Produce as output only the lines below starting at the line with "19: (363, 149)" and continuing through the line with "62: (220, 44)", each one exactly as written.

#### SOURCE RECORDS ####

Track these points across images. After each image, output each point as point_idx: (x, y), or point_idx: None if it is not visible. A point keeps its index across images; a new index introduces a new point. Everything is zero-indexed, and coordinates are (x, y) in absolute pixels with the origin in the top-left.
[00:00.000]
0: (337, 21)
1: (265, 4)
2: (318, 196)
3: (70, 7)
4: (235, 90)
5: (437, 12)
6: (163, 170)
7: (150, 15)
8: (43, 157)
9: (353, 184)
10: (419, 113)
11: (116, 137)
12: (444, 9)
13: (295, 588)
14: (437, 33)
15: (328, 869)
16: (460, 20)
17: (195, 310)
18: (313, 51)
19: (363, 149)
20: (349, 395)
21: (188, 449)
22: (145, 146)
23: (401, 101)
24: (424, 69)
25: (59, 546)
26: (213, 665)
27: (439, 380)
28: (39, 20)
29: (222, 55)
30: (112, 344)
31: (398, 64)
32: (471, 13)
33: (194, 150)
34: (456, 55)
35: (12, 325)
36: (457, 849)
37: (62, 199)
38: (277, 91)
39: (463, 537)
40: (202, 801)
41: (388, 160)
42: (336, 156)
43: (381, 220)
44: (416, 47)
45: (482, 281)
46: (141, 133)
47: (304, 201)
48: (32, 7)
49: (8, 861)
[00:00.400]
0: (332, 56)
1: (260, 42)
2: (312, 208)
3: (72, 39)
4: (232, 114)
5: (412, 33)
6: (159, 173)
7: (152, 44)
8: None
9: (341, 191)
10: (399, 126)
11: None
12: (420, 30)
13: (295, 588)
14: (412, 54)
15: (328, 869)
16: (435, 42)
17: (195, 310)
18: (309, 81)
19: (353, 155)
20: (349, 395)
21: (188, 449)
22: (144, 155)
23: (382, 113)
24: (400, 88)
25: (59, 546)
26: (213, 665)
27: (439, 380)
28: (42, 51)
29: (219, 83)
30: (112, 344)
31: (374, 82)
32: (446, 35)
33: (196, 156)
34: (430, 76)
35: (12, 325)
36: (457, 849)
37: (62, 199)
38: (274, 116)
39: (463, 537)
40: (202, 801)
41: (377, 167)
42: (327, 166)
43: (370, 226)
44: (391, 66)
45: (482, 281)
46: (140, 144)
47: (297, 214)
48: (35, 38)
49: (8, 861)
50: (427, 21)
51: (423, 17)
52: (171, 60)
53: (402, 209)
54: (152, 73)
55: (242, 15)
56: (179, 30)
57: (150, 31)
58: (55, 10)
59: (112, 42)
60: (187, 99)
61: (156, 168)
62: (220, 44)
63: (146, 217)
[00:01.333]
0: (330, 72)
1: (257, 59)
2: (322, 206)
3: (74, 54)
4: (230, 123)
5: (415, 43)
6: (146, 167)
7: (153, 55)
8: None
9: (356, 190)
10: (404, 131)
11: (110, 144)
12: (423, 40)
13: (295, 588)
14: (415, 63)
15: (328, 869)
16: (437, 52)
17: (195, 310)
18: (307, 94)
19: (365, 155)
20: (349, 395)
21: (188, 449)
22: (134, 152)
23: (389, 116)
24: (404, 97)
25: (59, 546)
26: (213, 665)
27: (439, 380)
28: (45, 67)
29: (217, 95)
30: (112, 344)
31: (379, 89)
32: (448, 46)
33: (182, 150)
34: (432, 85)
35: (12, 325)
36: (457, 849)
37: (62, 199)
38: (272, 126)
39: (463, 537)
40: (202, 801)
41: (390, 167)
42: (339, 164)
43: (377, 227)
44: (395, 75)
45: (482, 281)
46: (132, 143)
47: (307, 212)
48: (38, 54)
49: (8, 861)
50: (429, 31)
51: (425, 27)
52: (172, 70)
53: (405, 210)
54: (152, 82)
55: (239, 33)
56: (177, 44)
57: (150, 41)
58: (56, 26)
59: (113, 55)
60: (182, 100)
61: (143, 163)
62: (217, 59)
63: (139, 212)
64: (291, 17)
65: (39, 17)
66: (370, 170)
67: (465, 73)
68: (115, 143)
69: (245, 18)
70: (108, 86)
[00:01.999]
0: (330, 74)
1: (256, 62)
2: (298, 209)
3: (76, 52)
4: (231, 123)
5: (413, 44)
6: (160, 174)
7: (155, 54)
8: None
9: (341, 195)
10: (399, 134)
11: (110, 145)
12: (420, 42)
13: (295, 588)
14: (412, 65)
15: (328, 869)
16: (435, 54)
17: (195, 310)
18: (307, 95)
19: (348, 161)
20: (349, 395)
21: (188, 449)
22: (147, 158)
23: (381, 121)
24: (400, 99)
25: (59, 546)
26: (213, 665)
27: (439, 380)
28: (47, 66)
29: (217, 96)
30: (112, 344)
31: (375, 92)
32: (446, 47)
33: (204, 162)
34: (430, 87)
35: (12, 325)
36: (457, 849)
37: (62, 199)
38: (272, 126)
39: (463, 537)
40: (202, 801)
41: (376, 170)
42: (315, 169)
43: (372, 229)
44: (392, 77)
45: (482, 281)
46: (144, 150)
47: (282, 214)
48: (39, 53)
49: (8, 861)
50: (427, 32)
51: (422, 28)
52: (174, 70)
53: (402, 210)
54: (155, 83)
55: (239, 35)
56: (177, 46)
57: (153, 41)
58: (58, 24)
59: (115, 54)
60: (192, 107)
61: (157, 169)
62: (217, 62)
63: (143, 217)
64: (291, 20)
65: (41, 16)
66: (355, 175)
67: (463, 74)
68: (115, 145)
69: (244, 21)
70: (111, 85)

####

» **TASK OUTPUT**
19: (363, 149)
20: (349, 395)
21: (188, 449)
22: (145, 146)
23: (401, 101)
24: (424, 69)
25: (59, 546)
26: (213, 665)
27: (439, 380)
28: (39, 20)
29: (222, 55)
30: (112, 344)
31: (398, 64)
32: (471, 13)
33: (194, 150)
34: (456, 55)
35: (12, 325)
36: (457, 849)
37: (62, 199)
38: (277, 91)
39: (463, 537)
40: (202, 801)
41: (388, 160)
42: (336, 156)
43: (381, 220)
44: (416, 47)
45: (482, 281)
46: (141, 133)
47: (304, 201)
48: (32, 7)
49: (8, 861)
[00:00.400]
0: (332, 56)
1: (260, 42)
2: (312, 208)
3: (72, 39)
4: (232, 114)
5: (412, 33)
6: (159, 173)
7: (152, 44)
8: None
9: (341, 191)
10: (399, 126)
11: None
12: (420, 30)
13: (295, 588)
14: (412, 54)
15: (328, 869)
16: (435, 42)
17: (195, 310)
18: (309, 81)
19: (353, 155)
20: (349, 395)
21: (188, 449)
22: (144, 155)
23: (382, 113)
24: (400, 88)
25: (59, 546)
26: (213, 665)
27: (439, 380)
28: (42, 51)
29: (219, 83)
30: (112, 344)
31: (374, 82)
32: (446, 35)
33: (196, 156)
34: (430, 76)
35: (12, 325)
36: (457, 849)
37: (62, 199)
38: (274, 116)
39: (463, 537)
40: (202, 801)
41: (377, 167)
42: (327, 166)
43: (370, 226)
44: (391, 66)
45: (482, 281)
46: (140, 144)
47: (297, 214)
48: (35, 38)
49: (8, 861)
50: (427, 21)
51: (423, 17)
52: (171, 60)
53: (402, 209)
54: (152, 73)
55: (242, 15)
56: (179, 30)
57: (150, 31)
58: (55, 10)
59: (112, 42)
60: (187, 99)
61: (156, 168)
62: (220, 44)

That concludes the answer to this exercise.